= Commonwealth Government Film Competition =

The Commonwealth Government Film Competition is a film competition held by the Australian Federal Government in the 1930s to judge the Best Australian film and best scenario. They were an early example of Australian film awards.

==1930 Competition==
The competition was first announced in 1929 and held in 1930. It offered a prize of £5,000 for the best film made between January 1, 1929, and March 31, 1930. Second prize was £2,500 and third prize £1,500.

There was criticism about the level of government co ordination with the industry with regards to the competition.

Four films were entered: Fellers, The Cheaters, Tiger Island and The Nation of Tomorrow.

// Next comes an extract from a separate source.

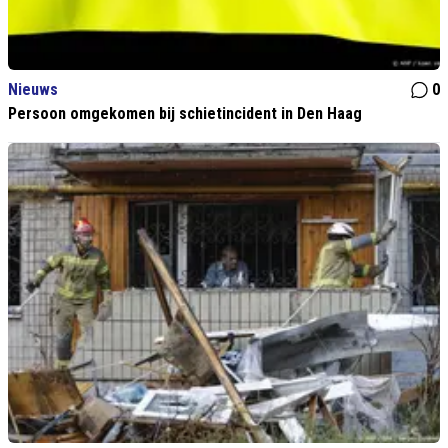
Nieuws
0
Persoon omgekomen bij schietincident in Den Haag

The makers of Fellers argued that their film had been given enough prints under the judging system to warrant the second prize of £2,500 and threatened to sue, but the government did not change its mind.

===Winners===
The only film given an award was Fellers which was only granted third prize. No film was considered good enough for first or second prize. The Cheaters was voted fourth, Tiger Island fifth and Nation of Tomorrow sixth (even though there had only been four entries.)

==1935 Competition==
===Conditions of Entry===
The conditions of the film competition included that films should be produced in the Commonwealth, that 76 per cent, of the scenes should be "shot" in the Commonwealth or its territories, that the capital employed in the production of films should be substantially British, and that about 50 per cent, of the acting and the work of production should be carried out by British subjects, who had lived for the previous two years in the Commonwealth.

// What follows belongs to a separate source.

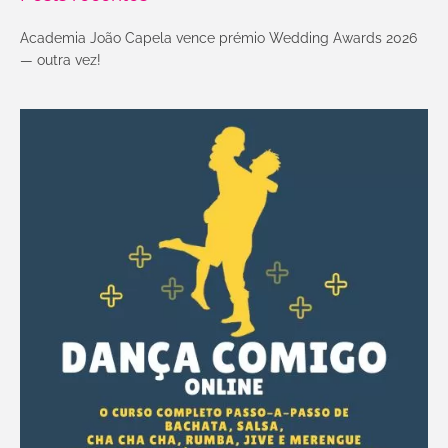
Academia João Capela vence prémio Wedding Awards 2026
— outra vez!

Entrants in the scenario competition had to be British subjects, who had lived in the Commonwealth or its territories since July 1, 1933, and that scenarios must have been written in the Commonwealth since that date.

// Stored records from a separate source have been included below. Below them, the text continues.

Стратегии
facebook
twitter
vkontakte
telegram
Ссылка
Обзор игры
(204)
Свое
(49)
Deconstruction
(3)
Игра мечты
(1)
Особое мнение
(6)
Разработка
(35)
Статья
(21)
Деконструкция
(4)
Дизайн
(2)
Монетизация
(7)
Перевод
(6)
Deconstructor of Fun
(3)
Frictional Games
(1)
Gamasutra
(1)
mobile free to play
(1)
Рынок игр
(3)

Eleven films were entered. The judges were General I. C. Mackay, Beatrice Tildesley, and Kenneth Wilkinson.

===Winners===
- First prize (£2500) - Heritage - 70 points
- Second prize (£1250) - The Silence of Dean Maitland - 63 points
- Third prize (£750) - Clara Gibbings - 60 points

===Scenario Competition===
Judges were Professor S. H. Cowling, Irene Webb and Frank Clellow.
- Best feature sound cinematograph film scenario (£250) - Edgar Robin and James Gullan, for "Vendetta," *Best feature sound cinematograph film scenario containing Australian sentiment (£250) - Frederick Howard and Hermon Gill, for "Faithful Journey."